### What you need to do
a. Answer these three questions using the Chris Matthews article, one line each:
(i) On which program and evening did Matthews make his remarks about "homeland"?
(ii) How far back does "homeland" go, according to Merriam-Webster's dictionary?
(iii) Which database search does the article cite on presidential use of the term?
b. Based on the Chris Matthews article, say yes or no to each statement, and quote the words that settle it:
(i) Matthews said he heard the word "homeland" while growing up.
(ii) The article states that presidents of both major parties have used the term.
(iii) Matthews described the word "homeland" as totalitarian.
c. Write what comes next in the Chris Matthews article, picking up after its final sentence.

### Supplied text
■ ■ ■
Chris Matthews Insists 'Homeland' Is a 'Totalitarian' Word That Wasn't Around When He Was Growing Up

September 9th, 2014 8:30 AM

In the midst of discussing the president's handling of the ISIS insurgency in Iraq and Syria on his Monday evening edition of Hardball, MSNBC's Chris Matthews railed against President Obama's use of the term "homeland" to describe America's home soil. 

After watching a clip of President Obama using the term, Matthews bestrode his hobby horse and promptly beat him to death with the cudgel of his spittle-laced rant:

I am very uncomfortable with the phrase homeland. It strikes me as totalitarian. It's a term used by the neocons, they love it. It suggests something strange to me. Like, who else are we defending except America? Why don't you just say America? Why doesn't he say we defend against attacks against this country, as if we're facing some existential Armageddon threat from these people? Do you buy the phrase homeland as a reference to Amer-? I never heard it growing up, never heard it in my adulthood. It's a new word. Why are we using it? Is there some other place we're defending? What are we talking about when we say homeland?! What's it about, this new lingo. WMD. Homeland. It's the language of the neocons. It's a language to get us further into wars! 

Matthews's ignorance would be astounding if his ignorance were not so commonplace. Far from a newly-minted word, "homeland," according to Merriam-Webster's dictionary, goes back as early as 1670 and means ""the country where someone was born or grew up" or "a usually large area where a particular group of people can live."

What's more, far from being a "neo-con" term, a search of UC Santa Barbara's American Presidency Project database shows numerous U.S. presidents of both major parties have used the term "homeland" or "homelands" in their speeches, including Matthews heroes like FDR and JFK as well as Bill Clinton.
■ ■ ■
[Saved data entries]
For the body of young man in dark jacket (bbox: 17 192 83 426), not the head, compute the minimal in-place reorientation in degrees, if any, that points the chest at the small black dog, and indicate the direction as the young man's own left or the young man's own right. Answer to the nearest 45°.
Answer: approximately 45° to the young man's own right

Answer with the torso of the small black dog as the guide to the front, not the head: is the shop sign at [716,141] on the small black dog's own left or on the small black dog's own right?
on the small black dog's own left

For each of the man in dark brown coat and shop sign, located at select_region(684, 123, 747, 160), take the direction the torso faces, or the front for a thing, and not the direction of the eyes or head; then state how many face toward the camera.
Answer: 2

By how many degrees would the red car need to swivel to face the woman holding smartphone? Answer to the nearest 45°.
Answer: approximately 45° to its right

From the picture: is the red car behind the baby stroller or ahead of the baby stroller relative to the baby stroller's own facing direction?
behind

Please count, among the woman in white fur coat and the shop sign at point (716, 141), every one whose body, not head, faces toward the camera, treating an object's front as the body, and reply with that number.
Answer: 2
■ ■ ■
### Outputs by task
a.
(i) His Monday evening edition of Hardball on MSNBC
(ii) As early as 1670
(iii) UC Santa Barbara's American Presidency Project database

b.
(i) No: "I never heard it growing up, never heard it in my adulthood."
(ii) Yes: "numerous U.S. presidents of both major parties have used the term "homeland" or "homelands" in their speeches"
(iii) Yes: "It strikes me as totalitarian."

c.
To be fair, prior to President George W. Bush, the instances of the term "homeland" in those speeches involved other countries. As a Democrat of Irish Catholic heritage, Mr. Matthews should appreciate this example from Franklin Roosevelt's St. Patrick's Day radio address in 1937:

Yes, I am always thrilled by St. Patrick's Day, the day that Irishmen the world over garner to their hearts and souls their tenderest memories, recall the ancient glories of Erin and renew their allegiance to the great Apostle of fifteen hundred years ago. Through all the vicissitudes of these fifteen centuries, through tramplings and burnings, through war and slaughter, in times of plenty and in times of famine—Ireland, and the descendants of Ireland, have been faithful to the heritage of St. Patrick.

The same devotion and steadfastness to the cause of liberty within the homeland itself, has accompanied the sons and daughters of Ireland wherever they have gone, even to the far corners of the earth. Our own country owes a great debt to them for their contribution to its upbuilding. They have borne arms in our wars both in the colonial and the national periods. In commerce, agriculture, and industry, in the arts and sciences, in literature, in the professions and in the councils of state they have shown special aptitude and outstanding talent.

Of course, Matthews wasn't alive then, but he was certainly alive and politically award in December 1962 -- Matthews was 17 -- when his hero John F. Kennedy used the term "homeland" in a speech honoring the heroic but doomed efforts of Cuban patriots in the Bay of Pigs fiasco:

All of you members of the brigade, and members of their families, are following an historic road, one which has been followed by other Cubans in other days, and, indeed, by other patriots of our hemisphere in other years--Juarez, San Martin, Bolivar, O'Higgins--all of whom fought for liberty, many of whom were defeated, many of whom went in exile, and all of whom came home.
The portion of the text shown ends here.